THE EXERCISE: Reproduce all of the lines below verbatim, leaving the pictures out of your copy.

Data listing:
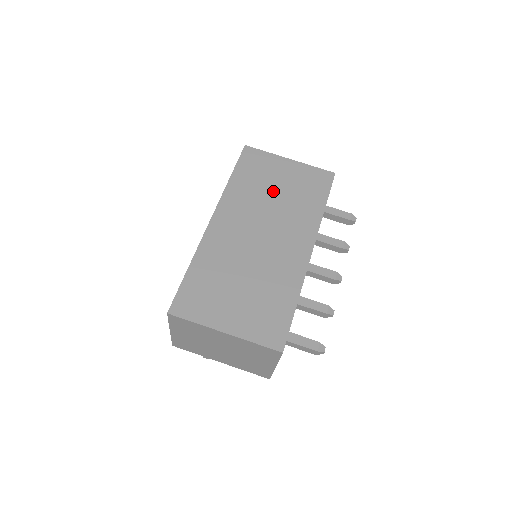
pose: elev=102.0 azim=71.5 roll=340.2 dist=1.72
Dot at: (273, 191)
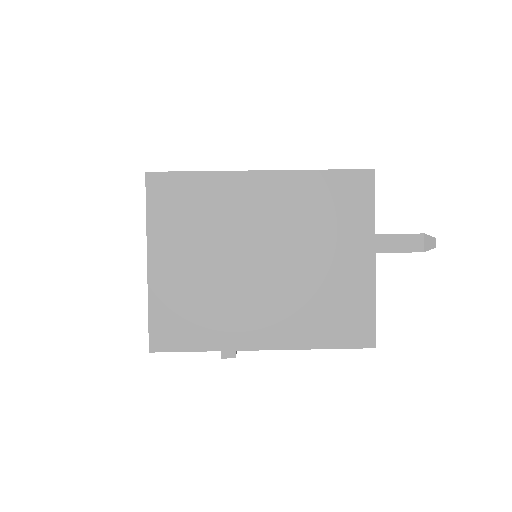
Dot at: occluded
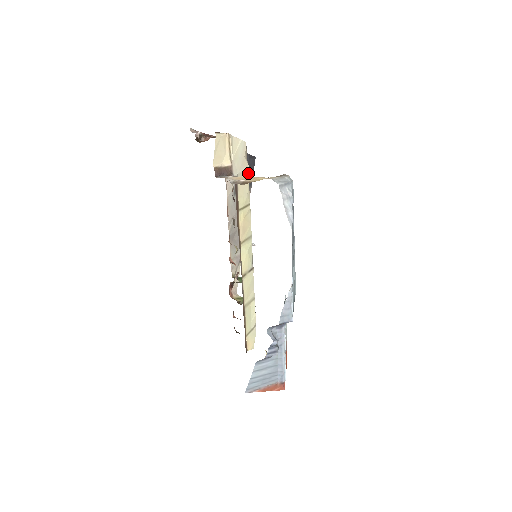
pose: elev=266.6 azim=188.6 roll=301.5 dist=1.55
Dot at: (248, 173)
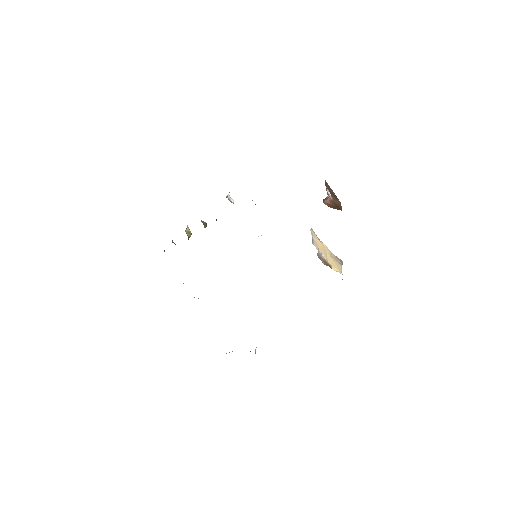
Dot at: occluded
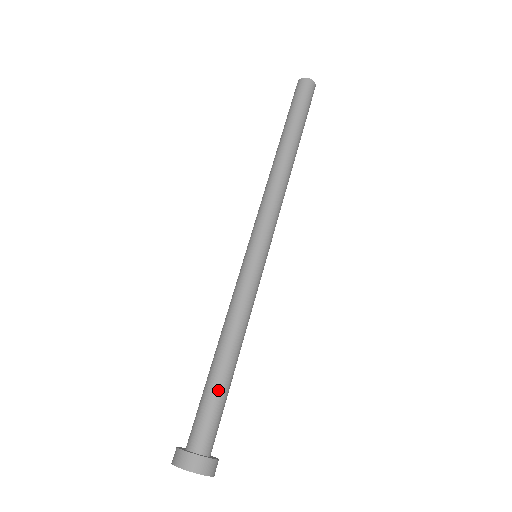
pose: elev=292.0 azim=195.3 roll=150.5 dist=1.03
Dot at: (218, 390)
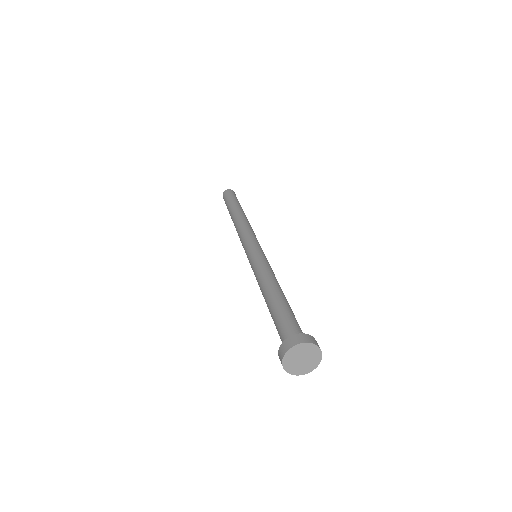
Dot at: (284, 308)
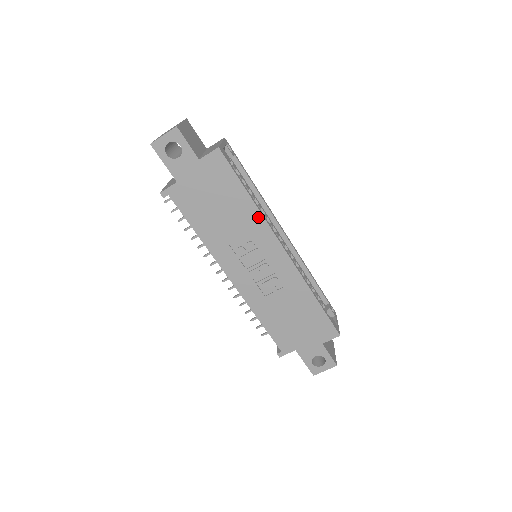
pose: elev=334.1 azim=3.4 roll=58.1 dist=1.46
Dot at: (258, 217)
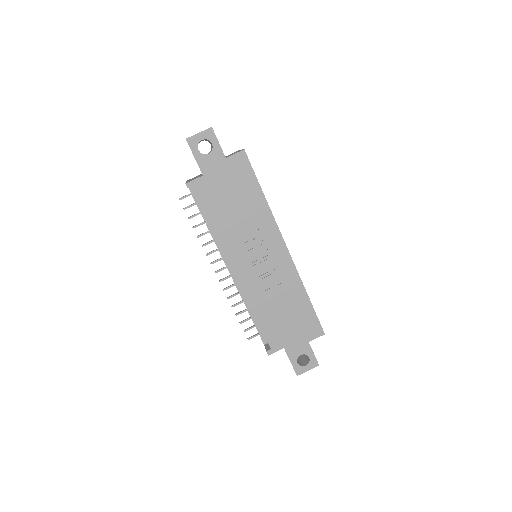
Dot at: (268, 215)
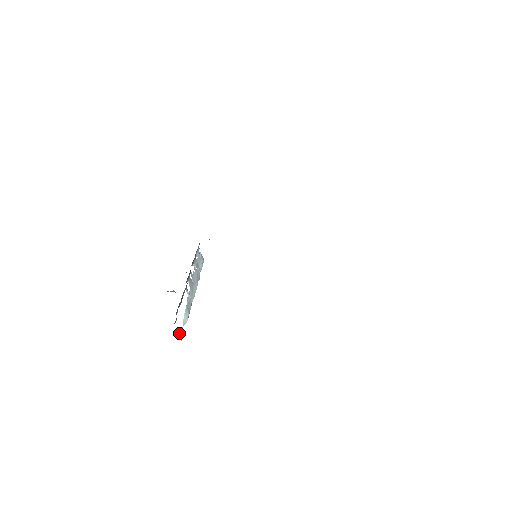
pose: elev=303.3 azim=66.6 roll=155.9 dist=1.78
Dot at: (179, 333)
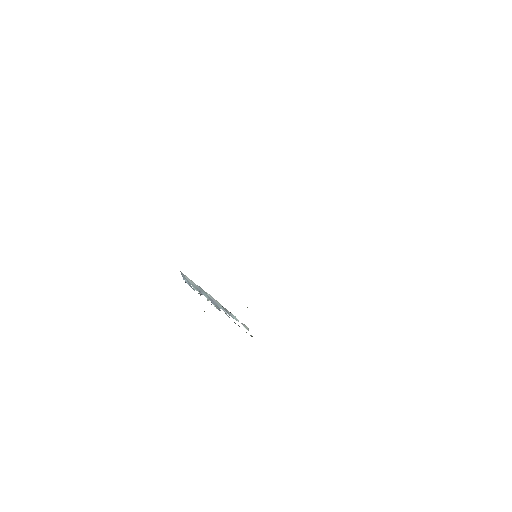
Dot at: (248, 330)
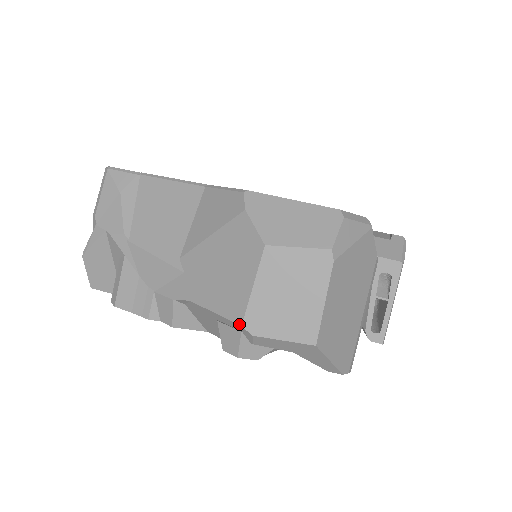
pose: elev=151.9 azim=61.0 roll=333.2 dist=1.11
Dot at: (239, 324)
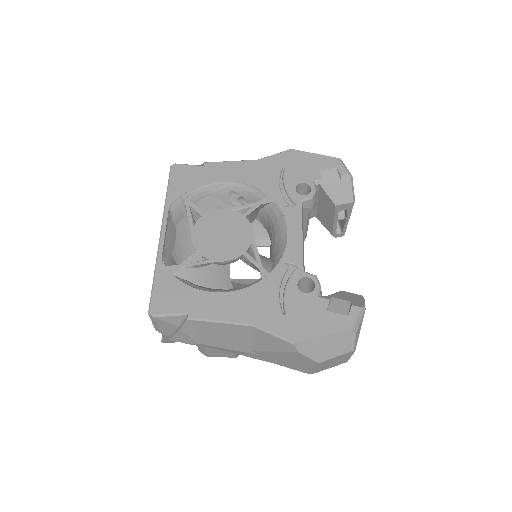
Dot at: occluded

PROBLEM SOLUTION:
pose: elev=102.0 azim=71.5 roll=340.2 dist=1.72
Dot at: (273, 191)
Dot at: occluded
pose: elev=266.6 azim=188.6 roll=301.5 dist=1.55
Dot at: (248, 173)
Dot at: occluded
pose: elev=292.0 azim=195.3 roll=150.5 dist=1.03
Dot at: (218, 390)
Dot at: (284, 308)
pose: elev=334.1 azim=3.4 roll=58.1 dist=1.46
Dot at: (258, 217)
Dot at: (268, 215)
pose: elev=303.3 azim=66.6 roll=155.9 dist=1.78
Dot at: (179, 333)
Dot at: (248, 330)
pose: elev=151.9 azim=61.0 roll=333.2 dist=1.11
Dot at: (239, 324)
Dot at: occluded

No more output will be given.